Celui qui sera le premier appelé à travailler avec ce nouveau modèle de gouvernance est Cédric Tessier. Le conseiller du centre-ville vient d’accéder au comité exécutif avec un mandat qui ressemble en tout point à celui de leader parlementaire. Une autre nouveauté. Il sera responsable de la livraison du programme et d’arrimer les travaux des différentes instances politiques de la Ville. 

Le budget, une première occasion

L’étude du budget 2018 qui s’amorce lundi sera aussi une occasion pour le maire, son conseil et le comité exécutif de s’inscrire dans la nouveauté. La journée de jeudi s’annonce particulièrement intéressante. Elle pourrait donner un avant-goût de la façon dont les dossiers politiques seront désormais débattus à la table du conseil municipal. 

Il faut s’attendre à voir l’administration municipale prendre un peu moins de place dans les discussions autour de la table du conseil au cours du prochain mandat. Un peu comme c’est le cas à la Ville d’Ottawa, les fonctionnaires continueront d’apporter des faits et des éléments techniques, et feront leurs recommandations aux élus, mais il reviendra dorénavant aux présidents et aux membres élus des comités et commissions de défendre devant le conseil les dossiers qui auront préalablement cheminé au sein de leur instance respective.

Le comité exécutif sera le premier à tester cette nouvelle façon de faire la semaine prochaine. Il est prévu que la proposition budgétaire finale qui sera faite au conseil, jeudi, après une semaine de débat, soit déposée et défendue unanimement par les membres de l’exécutif. Ce sont eux qui devront aller au bâton, jeudi, quand s’amorcera la série de votes indicatifs sur les grands thèmes budgétaires.

Bonifications de services

Et que contiendra-t-il ce budget ? Une hausse des taxes, assurément.

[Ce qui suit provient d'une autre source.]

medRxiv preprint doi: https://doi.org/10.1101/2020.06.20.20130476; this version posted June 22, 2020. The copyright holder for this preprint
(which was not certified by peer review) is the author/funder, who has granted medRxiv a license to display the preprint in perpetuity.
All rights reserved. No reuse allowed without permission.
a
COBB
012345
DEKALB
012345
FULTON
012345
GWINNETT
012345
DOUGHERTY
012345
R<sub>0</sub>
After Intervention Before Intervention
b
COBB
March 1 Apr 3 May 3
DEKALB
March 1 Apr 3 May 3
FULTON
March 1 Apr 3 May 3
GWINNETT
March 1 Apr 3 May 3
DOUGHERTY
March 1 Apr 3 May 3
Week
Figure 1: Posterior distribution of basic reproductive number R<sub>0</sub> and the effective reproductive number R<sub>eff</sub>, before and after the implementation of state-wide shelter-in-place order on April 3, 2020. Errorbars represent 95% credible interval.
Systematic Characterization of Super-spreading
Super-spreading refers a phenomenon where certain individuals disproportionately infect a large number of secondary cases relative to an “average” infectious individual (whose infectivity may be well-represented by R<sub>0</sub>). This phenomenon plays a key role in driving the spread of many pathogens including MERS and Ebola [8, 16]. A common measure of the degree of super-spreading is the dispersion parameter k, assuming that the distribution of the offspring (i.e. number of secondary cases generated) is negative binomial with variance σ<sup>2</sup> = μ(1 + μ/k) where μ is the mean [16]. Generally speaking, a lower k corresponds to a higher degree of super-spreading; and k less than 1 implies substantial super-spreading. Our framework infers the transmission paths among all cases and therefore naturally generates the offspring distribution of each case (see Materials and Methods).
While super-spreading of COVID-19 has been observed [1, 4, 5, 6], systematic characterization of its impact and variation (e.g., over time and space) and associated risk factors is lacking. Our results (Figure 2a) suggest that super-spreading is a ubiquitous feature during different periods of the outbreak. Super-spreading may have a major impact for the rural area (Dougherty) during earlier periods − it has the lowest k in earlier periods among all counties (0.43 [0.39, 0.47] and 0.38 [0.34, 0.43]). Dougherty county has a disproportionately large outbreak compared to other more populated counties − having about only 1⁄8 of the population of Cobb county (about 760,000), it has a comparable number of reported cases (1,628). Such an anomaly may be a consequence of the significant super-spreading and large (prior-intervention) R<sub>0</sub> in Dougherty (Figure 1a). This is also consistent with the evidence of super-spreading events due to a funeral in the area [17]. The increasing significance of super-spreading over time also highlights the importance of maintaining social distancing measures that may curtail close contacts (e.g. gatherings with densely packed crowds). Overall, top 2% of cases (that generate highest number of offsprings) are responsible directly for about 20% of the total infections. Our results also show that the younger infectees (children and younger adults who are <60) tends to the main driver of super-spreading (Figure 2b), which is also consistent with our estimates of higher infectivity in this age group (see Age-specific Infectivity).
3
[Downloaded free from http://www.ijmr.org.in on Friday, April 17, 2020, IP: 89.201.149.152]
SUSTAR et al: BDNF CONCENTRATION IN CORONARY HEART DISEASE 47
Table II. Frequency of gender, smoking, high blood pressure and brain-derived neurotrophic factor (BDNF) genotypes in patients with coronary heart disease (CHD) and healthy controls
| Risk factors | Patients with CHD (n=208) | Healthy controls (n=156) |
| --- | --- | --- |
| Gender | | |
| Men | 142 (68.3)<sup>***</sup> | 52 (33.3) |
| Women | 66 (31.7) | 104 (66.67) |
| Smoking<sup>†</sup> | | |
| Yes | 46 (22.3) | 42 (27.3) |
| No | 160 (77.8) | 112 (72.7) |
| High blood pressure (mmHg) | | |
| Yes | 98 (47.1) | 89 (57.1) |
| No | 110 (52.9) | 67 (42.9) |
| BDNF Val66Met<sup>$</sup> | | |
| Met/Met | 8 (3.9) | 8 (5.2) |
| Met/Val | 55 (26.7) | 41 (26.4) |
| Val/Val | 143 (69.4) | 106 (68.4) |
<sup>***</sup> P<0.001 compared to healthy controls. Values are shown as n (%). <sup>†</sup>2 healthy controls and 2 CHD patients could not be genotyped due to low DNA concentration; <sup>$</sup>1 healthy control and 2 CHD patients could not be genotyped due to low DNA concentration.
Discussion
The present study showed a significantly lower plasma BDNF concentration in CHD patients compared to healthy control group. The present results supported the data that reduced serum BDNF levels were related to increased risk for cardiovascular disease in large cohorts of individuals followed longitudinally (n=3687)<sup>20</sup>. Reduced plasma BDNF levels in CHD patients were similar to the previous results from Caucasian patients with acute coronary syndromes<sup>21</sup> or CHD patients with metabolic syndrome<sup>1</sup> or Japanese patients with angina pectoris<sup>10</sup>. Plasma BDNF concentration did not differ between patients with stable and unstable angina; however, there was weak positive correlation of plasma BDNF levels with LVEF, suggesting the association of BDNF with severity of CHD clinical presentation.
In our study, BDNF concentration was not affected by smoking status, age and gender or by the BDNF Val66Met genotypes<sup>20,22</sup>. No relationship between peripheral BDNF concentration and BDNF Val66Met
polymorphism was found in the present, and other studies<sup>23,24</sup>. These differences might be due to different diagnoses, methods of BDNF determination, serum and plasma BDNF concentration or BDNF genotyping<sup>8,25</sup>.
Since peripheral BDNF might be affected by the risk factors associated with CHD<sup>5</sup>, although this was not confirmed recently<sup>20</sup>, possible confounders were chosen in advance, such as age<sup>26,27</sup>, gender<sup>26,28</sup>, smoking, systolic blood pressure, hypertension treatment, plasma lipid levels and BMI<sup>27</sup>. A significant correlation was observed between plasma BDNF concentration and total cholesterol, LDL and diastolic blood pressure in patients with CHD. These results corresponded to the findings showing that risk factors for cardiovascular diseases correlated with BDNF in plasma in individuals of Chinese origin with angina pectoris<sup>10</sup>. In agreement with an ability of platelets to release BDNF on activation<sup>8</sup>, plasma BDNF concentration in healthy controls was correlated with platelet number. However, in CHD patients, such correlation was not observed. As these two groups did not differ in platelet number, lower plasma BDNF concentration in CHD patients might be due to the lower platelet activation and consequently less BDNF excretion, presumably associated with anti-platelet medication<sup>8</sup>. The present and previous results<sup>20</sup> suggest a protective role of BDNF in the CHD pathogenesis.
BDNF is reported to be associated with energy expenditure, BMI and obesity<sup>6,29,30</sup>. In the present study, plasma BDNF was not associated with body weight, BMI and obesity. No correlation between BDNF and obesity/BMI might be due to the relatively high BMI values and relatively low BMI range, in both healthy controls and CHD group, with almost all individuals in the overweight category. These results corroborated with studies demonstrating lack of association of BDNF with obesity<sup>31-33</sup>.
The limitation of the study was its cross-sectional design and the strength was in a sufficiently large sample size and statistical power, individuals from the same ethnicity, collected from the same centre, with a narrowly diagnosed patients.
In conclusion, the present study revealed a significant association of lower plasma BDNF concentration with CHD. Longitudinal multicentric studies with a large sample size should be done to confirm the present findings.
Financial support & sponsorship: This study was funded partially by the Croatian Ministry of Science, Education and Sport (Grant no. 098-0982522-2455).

De combien ? Le cadre financier d’Action Gatineau prévoit une augmentation de 2,9 %, incluant la taxe dédiée aux infrastructures. Les Gatinois auront une bonne idée de ce qui les attend à ce chapitre dès lundi lors de la présentation des faits saillants du budget 2018. 

Le maire Pedneaud-Jobin a indiqué cette semaine qu’il n’allait pas tenter d’imposer tout son programme d’un coup dès ce premier budget, mais qu’il allait en extraire des éléments qu’il pense pouvoir faire adopter. Ce dernier s’est présenté comme le candidat des services à la personne lors de la dernière campagne électorale. Il aura certainement quelques bonifications de services à proposer mardi après-midi. À ce chapitre, Le Droit a démontré, il y a deux semaines, en recensent les engagements des élus indépendants et en les comparant à ceux d’Action Gatineau, que les possibilités de terrains d’entente au conseil peuvent être nombreuses. Réseau cyclable, aménagement de parcs ou encore vitesse dans les rues de quartiers, ce n’est pas le choix qui manque. En supposant que les sept élus d’Action Gatineau et les indépendants Gilles Carpentier et Nathalie Lemieux qui siègent au comité exécutif appuient tel que prévu la proposition budgétaire, il ne manque qu’un vote pour que le budget obtienne la majorité autour de la table du conseil.